Oh, like hell am I going to tell him that I want him. He already has too much power over me.

Can and should are two different things,” I manage to say. My willpower when it comes to Xaden is pure shit. One touch, and I’ll be back in his arms, accepting whatever he deems as enough of the truth instead of the full access I deserve…no, need. “And we definitely shouldn’t.”

“Then tell me how your week was instead.” He changes topics smoothly.

“I couldn’t watch them all,” I admit. “At Parapet. I tried, but I…couldn’t.”

“You were on the tower?” His brow furrows.

“Yes.” I shift, tucking my sore knees to the side. “I promised Liam I’d help Sloane, and I couldn’t do that from the courtyard.” A sarcastic laugh escapes my lips. “And she fucking hates me.”

“It’s impossible to hate you.” He stands and walks to where his rucksack is leaned up against the wall. “Trust me. I tried.”

“Trust me. She does.

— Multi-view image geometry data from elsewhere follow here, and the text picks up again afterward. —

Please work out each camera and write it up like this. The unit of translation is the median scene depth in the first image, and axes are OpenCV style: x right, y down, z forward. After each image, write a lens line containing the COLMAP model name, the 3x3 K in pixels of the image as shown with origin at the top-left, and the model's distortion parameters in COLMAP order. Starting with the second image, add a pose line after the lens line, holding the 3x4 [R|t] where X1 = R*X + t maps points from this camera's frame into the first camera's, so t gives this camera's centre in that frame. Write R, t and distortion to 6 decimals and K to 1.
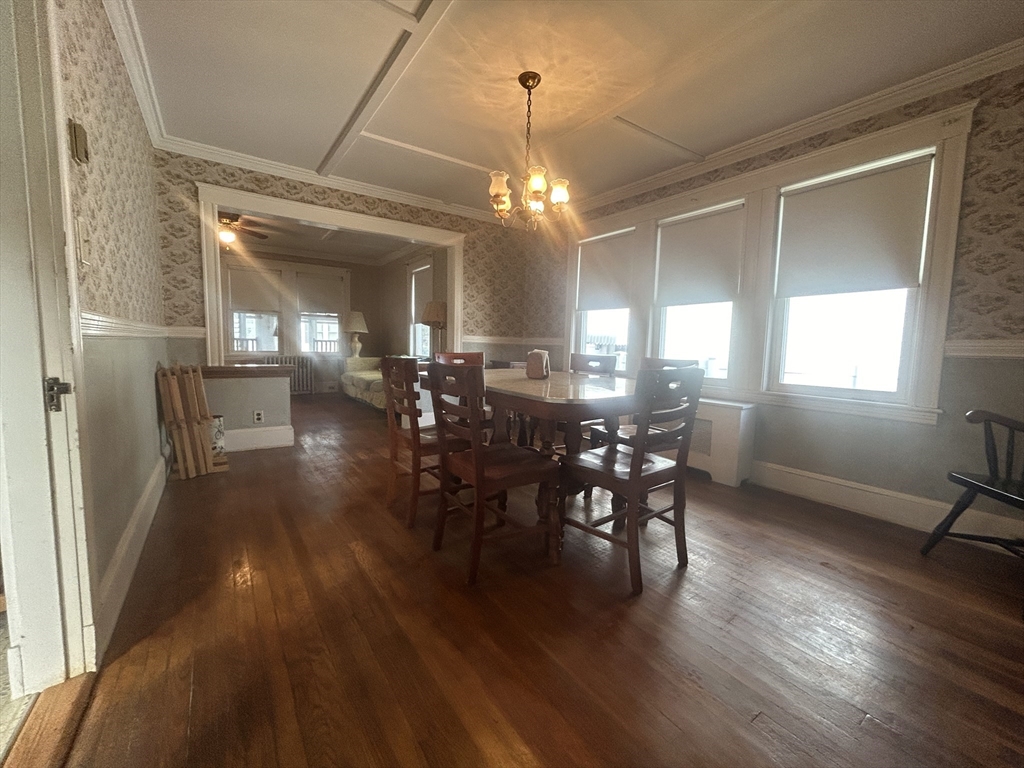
lens RADIAL K [[410.9, 0, 510.5], [0, 410.9, 382.7], [0, 0, 1]] dist [0.000366, -0.000345]
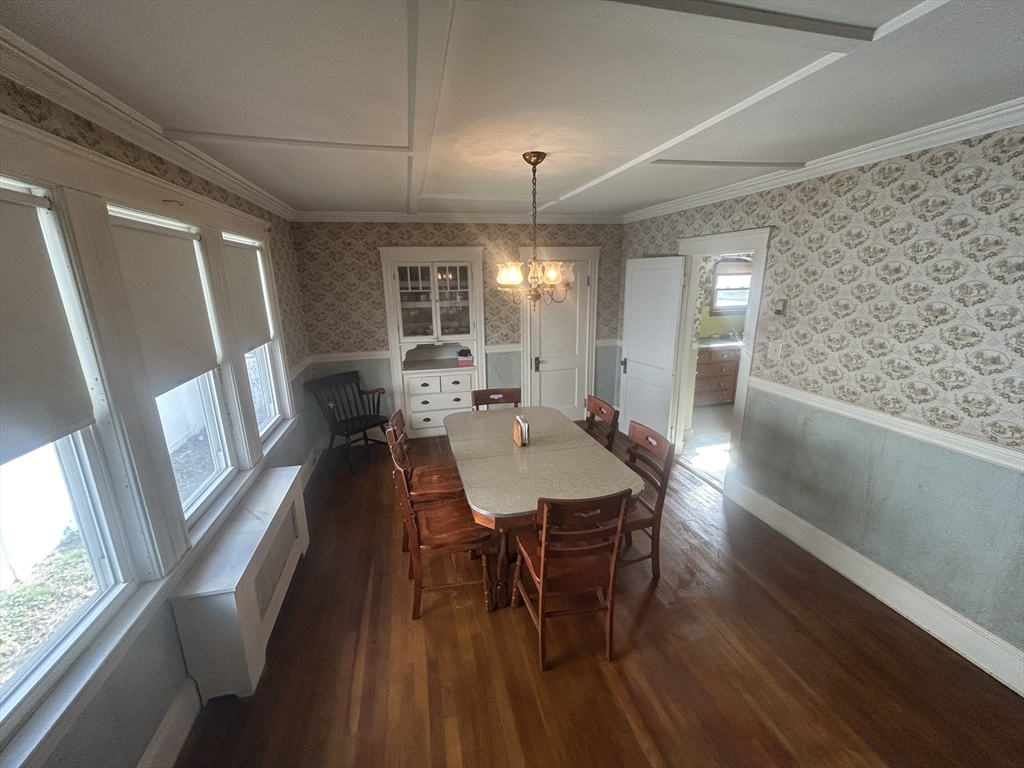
lens RADIAL K [[409.8, 0, 499.7], [0, 409.8, 377.9], [0, 0, 1]] dist [-0.000487, -0.000191]
pose [[-0.937733, -0.091073, 0.335205, -0.195221], [0.030213, 0.939974, 0.339906, -0.453763], [-0.346040, 0.328869, -0.878693, 1.610784]]
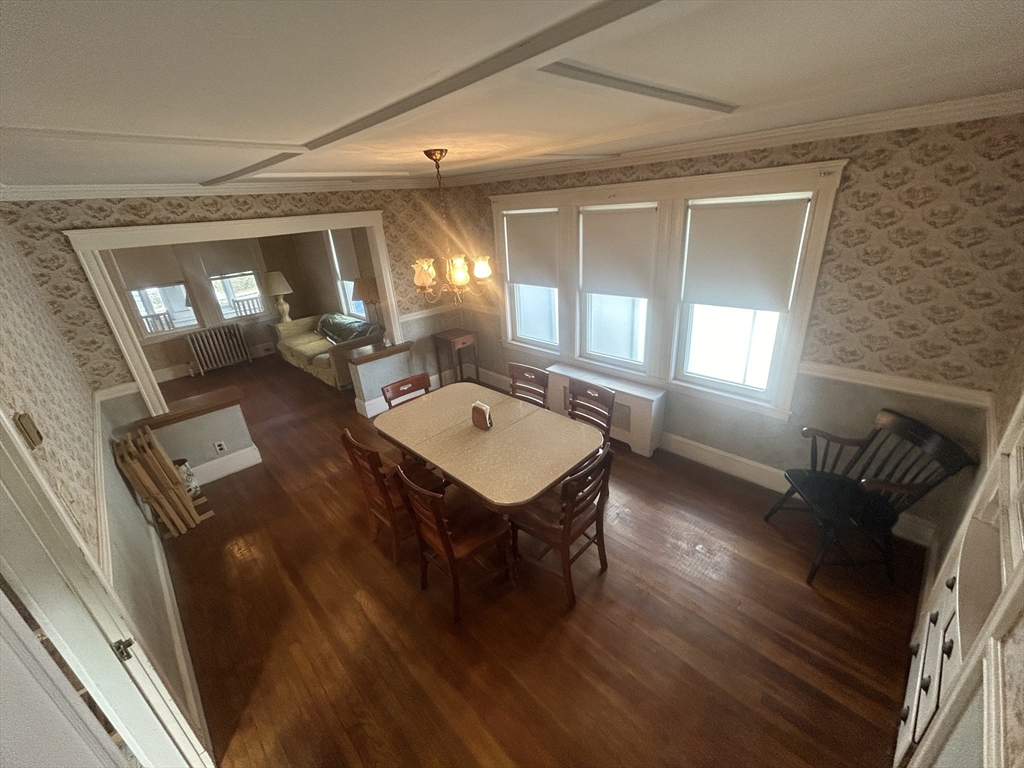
lens RADIAL K [[410.9, 0, 510.5], [0, 410.9, 382.7], [0, 0, 1]] dist [0.000366, -0.000345]
pose [[0.983544, -0.143758, 0.109430, 0.028259], [0.104331, 0.946426, 0.305601, -0.399472], [-0.147500, -0.289155, 0.945850, -0.062536]]
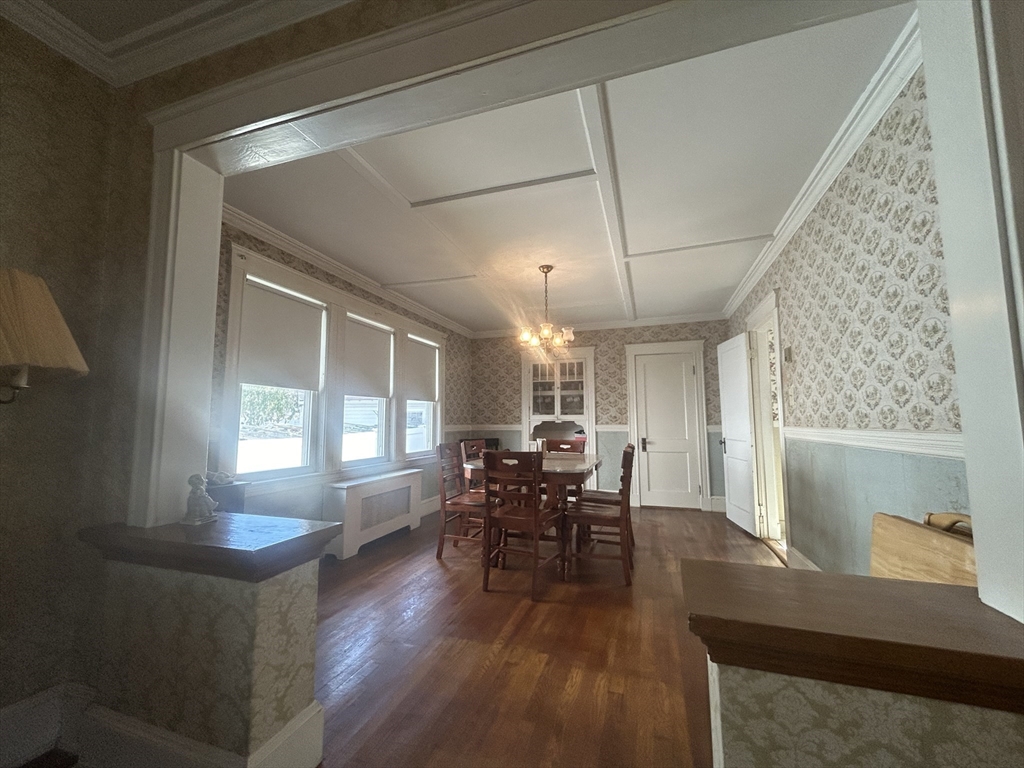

She actually wanted to challenge me at assessment.” I lean back against my headboard. “She blames me for Liam’s death. Not that she’s wrong—”

“Liam’s death wasn’t your fault,” he interrupts, his body going rigid. “It was mine. If Sloane wants to hate anyone, she can aim it all right here.” He taps his chest as he turns, setting his rucksack on the desk.

“It wasn’t your fault.” It’s not the first time we’ve had the argument, and something tells me it won’t be the last. I guess there’s enough guilt for two to carry.

“It was.” He opens the top and rifles through the bag.